The latter will print out code like the following:

extension TokenType: CustomStringConvertible {
    public var description: String {
        switch self {
            case .docStartToken: return "TokenType.docStartToken"
            case .blockBlockquote: return "TokenType.blockBlockquote"
            case .blockCodeFenced: return "TokenType.blockCodeFenced"
            case .blockCodeIndented: return "TokenType.blockCodeIndented"
            case .blockDeflist: return "TokenType.blockDeflist"
            case .blockDefinition: return "TokenType.blockDefinition"
            case .blockDefAbbreviation: return "TokenType.blockDefAbbreviation"
            case .blockDefCitation: return "TokenType.blockDefCitation"
            case .blockDefGlossary: return "TokenType.blockDefGlossary"
            case .blockDefFootnote: return "TokenType.blockDefFootnote"
            case .blockDefLink: return "TokenType.blockDefLink"
            case .blockEmpty: return "TokenType.blockEmpty"
            case .blockHeading: return "TokenType.blockHeading"
            // etc.
        }
    }
}

Maybe this’ll make its way into the code repository. I’m working on a series of Pull Requests right now to make the library more accessible for Cocoa developers, both Objective-C and Swift.
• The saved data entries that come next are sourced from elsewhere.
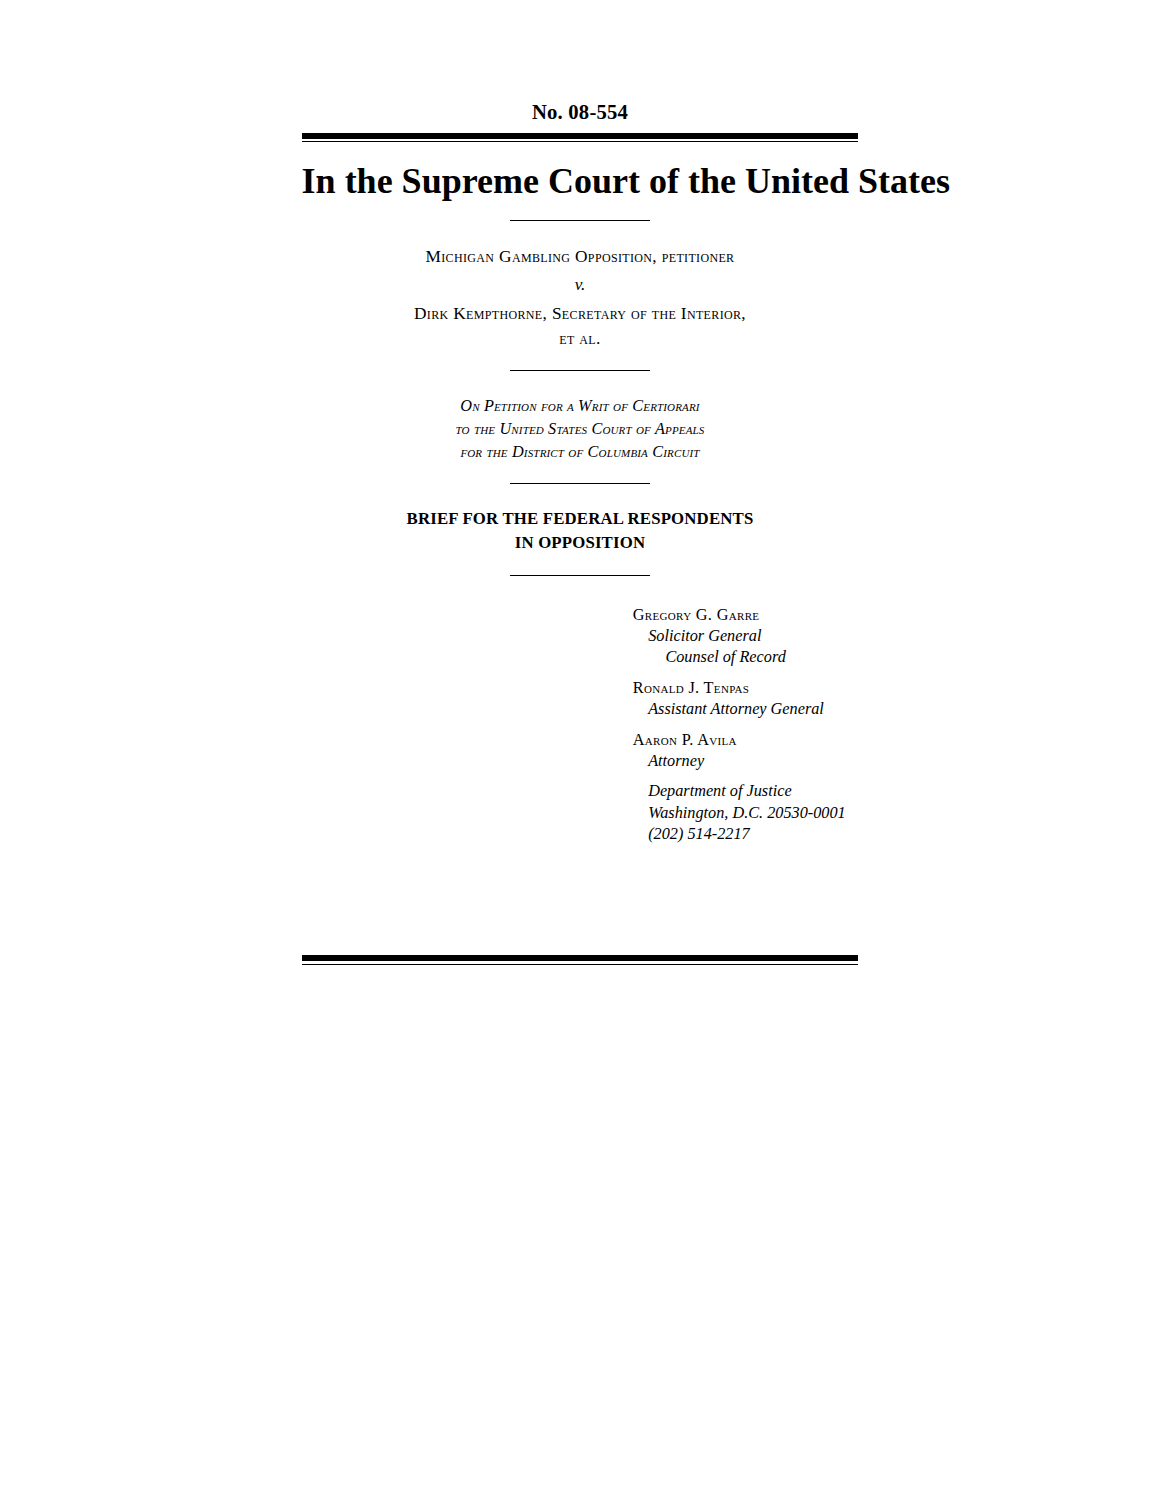No. 08-554
In the Supreme Court of the United States
Michigan Gambling Opposition, petitioner
v.
Dirk Kempthorne, Secretary of the Interior,
et al.
On Petition for a Writ of Certiorari
to the United States Court of Appeals
for the District of Columbia Circuit
BRIEF FOR THE FEDERAL RESPONDENTS
IN OPPOSITION
Gregory G. Garre Solicitor General Counsel of Record
Ronald J. Tenpas Assistant Attorney General
Aaron P. Avila Attorney
Department of Justice Washington, D.C. 20530-0001 (202) 514-2217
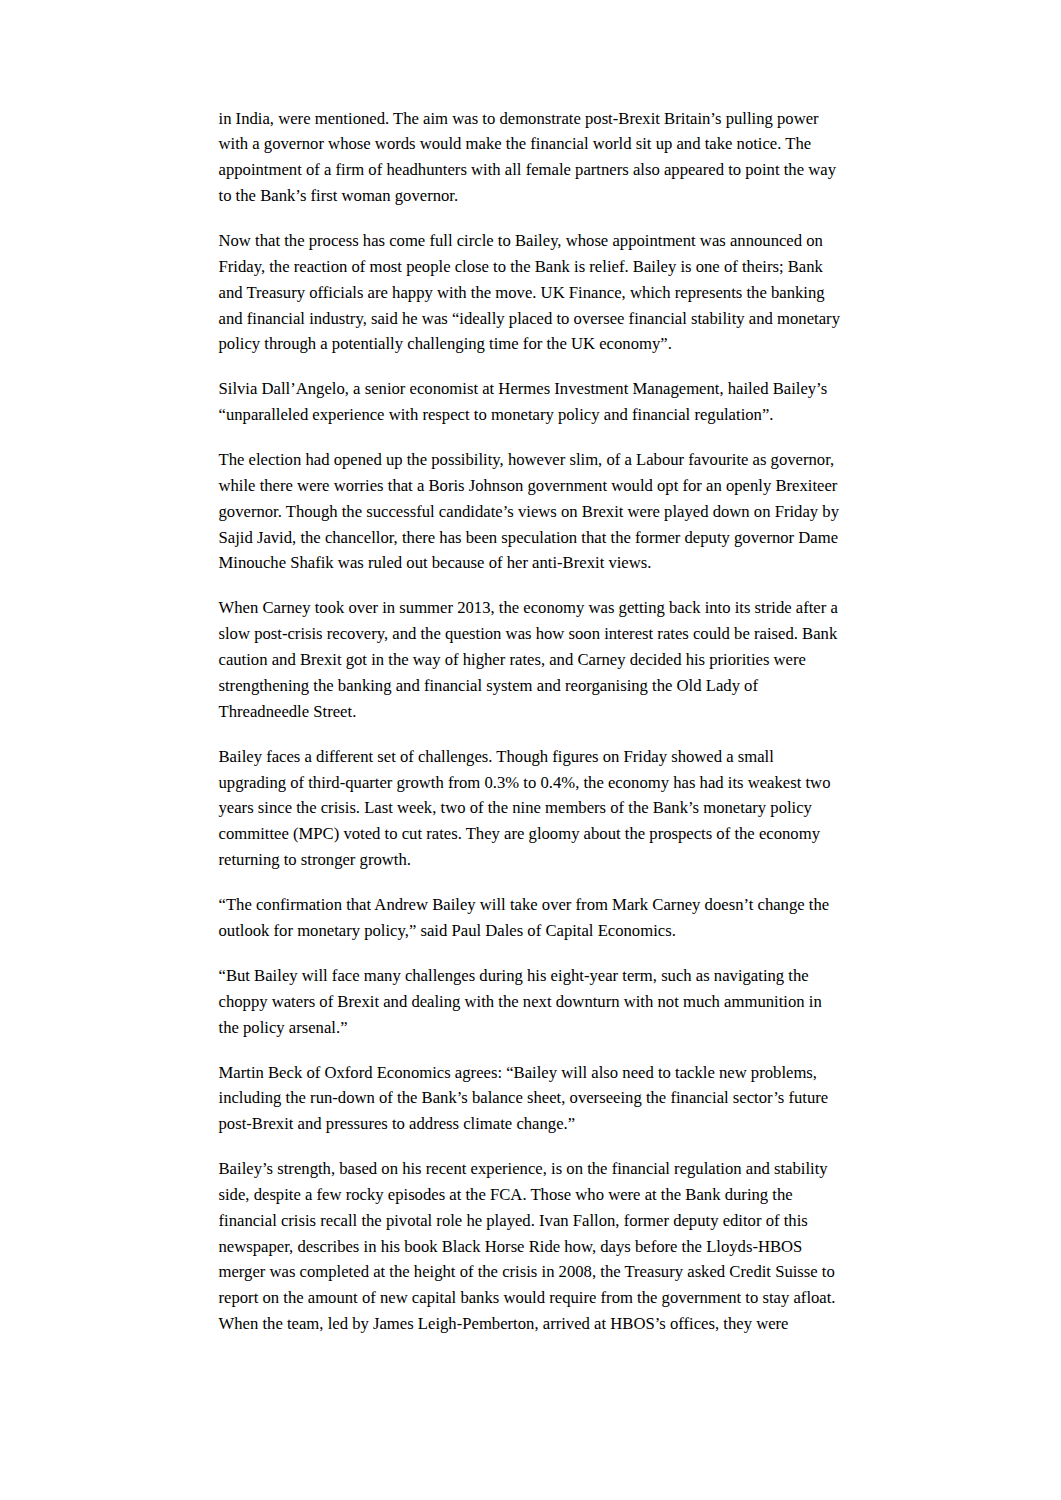in India, were mentioned. The aim was to demonstrate post-Brexit Britain’s pulling power with a governor whose words would make the financial world sit up and take notice. The appointment of a firm of headhunters with all female partners also appeared to point the way to the Bank’s first woman governor.
Now that the process has come full circle to Bailey, whose appointment was announced on Friday, the reaction of most people close to the Bank is relief. Bailey is one of theirs; Bank and Treasury officials are happy with the move. UK Finance, which represents the banking and financial industry, said he was “ideally placed to oversee financial stability and monetary policy through a potentially challenging time for the UK economy”.
Silvia Dall’Angelo, a senior economist at Hermes Investment Management, hailed Bailey’s “unparalleled experience with respect to monetary policy and financial regulation”.
The election had opened up the possibility, however slim, of a Labour favourite as governor, while there were worries that a Boris Johnson government would opt for an openly Brexiteer governor. Though the successful candidate’s views on Brexit were played down on Friday by Sajid Javid, the chancellor, there has been speculation that the former deputy governor Dame Minouche Shafik was ruled out because of her anti-Brexit views.
When Carney took over in summer 2013, the economy was getting back into its stride after a slow post-crisis recovery, and the question was how soon interest rates could be raised. Bank caution and Brexit got in the way of higher rates, and Carney decided his priorities were strengthening the banking and financial system and reorganising the Old Lady of Threadneedle Street.
Bailey faces a different set of challenges. Though figures on Friday showed a small upgrading of third-quarter growth from 0.3% to 0.4%, the economy has had its weakest two years since the crisis. Last week, two of the nine members of the Bank’s monetary policy committee (MPC) voted to cut rates. They are gloomy about the prospects of the economy returning to stronger growth.
“The confirmation that Andrew Bailey will take over from Mark Carney doesn’t change the outlook for monetary policy,” said Paul Dales of Capital Economics.
“But Bailey will face many challenges during his eight-year term, such as navigating the choppy waters of Brexit and dealing with the next downturn with not much ammunition in the policy arsenal.”
Martin Beck of Oxford Economics agrees: “Bailey will also need to tackle new problems, including the run-down of the Bank’s balance sheet, overseeing the financial sector’s future post-Brexit and pressures to address climate change.”
Bailey’s strength, based on his recent experience, is on the financial regulation and stability side, despite a few rocky episodes at the FCA. Those who were at the Bank during the financial crisis recall the pivotal role he played. Ivan Fallon, former deputy editor of this newspaper, describes in his book Black Horse Ride how, days before the Lloyds-HBOS merger was completed at the height of the crisis in 2008, the Treasury asked Credit Suisse to report on the amount of new capital banks would require from the government to stay afloat. When the team, led by James Leigh-Pemberton, arrived at HBOS’s offices, they were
Using the new enums in a Cocoa project

With the power of my script, these are the steps you need to perform:

  1. Generate the NS_ENUM code,
  2. Store it in a .h file in your project (e.g. MMD6Enums.h),
  3. Add the following to the top of the file:
#import <Foundation/Foundation.h>
#import <libMultiMarkdown/libMultiMarkdown.h>
#import <libMultiMarkdown/token.h>
#import <libMultiMarkdown/d_string.h>

If you’re not coding in Objective-C, you then need to import the MMD6Enums.h in your TARGETNAME-Bridging-Header.h file to expose the results to Swift.

You can then use it like so:

func applyHighlightingForTokenTree(_ token: UnsafeMutablePointer<token>) {
    let tokenType = TokenType(rawValue: UInt(token.pointee.type))!

    switch tokenType {
    case .blockBlockquote: // highlight blockquote block
    case .pairEmph: // highlight emphasized span
    case .emphStart, .emphStop: // highlight the asterisks or underscores differently
    // ...
    }
}

All of this is still too much work for my taste. Nobody wants to do that. When I figure out what else I want to change to make libMultiMarkdown usable in Swift, I’ll create a wrapper library for Swift PM, Carthage, CocoaPods and whatnot. I’m not certain if that should be part of the MMD6 project itself or a separate repository, though, but I think Fletcher, the author of MultiMarkdown, will come up with a plan. Meanwhile, I’ll keep making PRs.